NK cell fratricide was evaluated using purified PBNK in the presence of NKE2 or daratumumab or human IgG by flow cytometry using the live dead cell dye. Results are shown in FIG. 19A. Daratumumab showed higher fratricide of PBNK cells compared to NKE2 WT and NKE2 MUT.

The effect of NKE2 on human PBMC immune cell subset depletion was evaluated following incubation with NKE2 or daratumumab or hIgG1 for 24 hrs followed by immune subset analysis by flow cytometry. Results are shown in FIG. 19B. While daratumumab showed depletion of NK cells and monocytes, minimal immune cell depletion was observed with NKE2 WT and NKE2 MUT.

The potential of NKE2 to induce cytokine release was evaluated in the human PBMC assay following incubation with NKE2 or anti-CD3 or CD28 mAbs (TGN1412) or hIgG1 for 48 hrs and supernatants tested for the presence of cytokines by multiplex ELISA assay. Results are shown in FIG. 19C. While robust cytokine release was observed with anti-CD3 and CD28 (TGN1412) mAbs, minimal cytokine release was observed with NKE2.
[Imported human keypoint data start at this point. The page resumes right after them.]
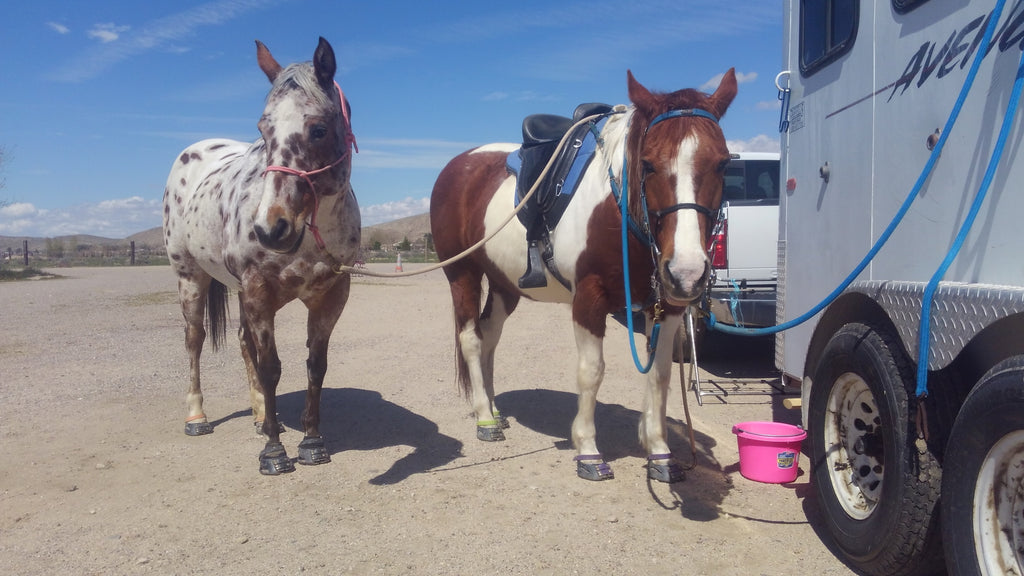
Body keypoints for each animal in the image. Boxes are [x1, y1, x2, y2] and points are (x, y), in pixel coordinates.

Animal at [162, 36, 360, 475]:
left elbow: (315, 365)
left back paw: (259, 416)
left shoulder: (332, 295)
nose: (271, 228)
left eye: (318, 128)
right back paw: (197, 417)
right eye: (263, 129)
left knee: (242, 341)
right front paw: (273, 452)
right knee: (194, 340)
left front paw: (311, 441)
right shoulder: (257, 289)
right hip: (190, 278)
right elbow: (271, 368)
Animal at [425, 68, 737, 479]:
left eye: (723, 164)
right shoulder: (589, 299)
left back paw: (493, 408)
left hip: (504, 284)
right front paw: (588, 450)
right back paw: (484, 419)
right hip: (462, 273)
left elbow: (660, 374)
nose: (688, 272)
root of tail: (458, 165)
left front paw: (659, 452)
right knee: (472, 340)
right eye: (648, 164)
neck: (619, 212)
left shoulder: (665, 306)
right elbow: (592, 371)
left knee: (489, 336)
The results discussed in this example suggest that the CD38 NKp46 engagers have a favorable NK cell engager profile for targeting CD38 expressing multiple myeloma distinct from Daratumumab.

All publications, patents, and Accession numbers mentioned herein are hereby incorporated by reference in their entirety as if each individual publication or patent was specifically and individually indicated to be incorporated by reference.

While the invention has been described in conjunction with the detailed description thereof, the foregoing description is intended to illustrate and not limit the scope of the invention, which is defined by the scope of the appended claims. Other aspects, advantages, and modifications are within the scope of the following claims.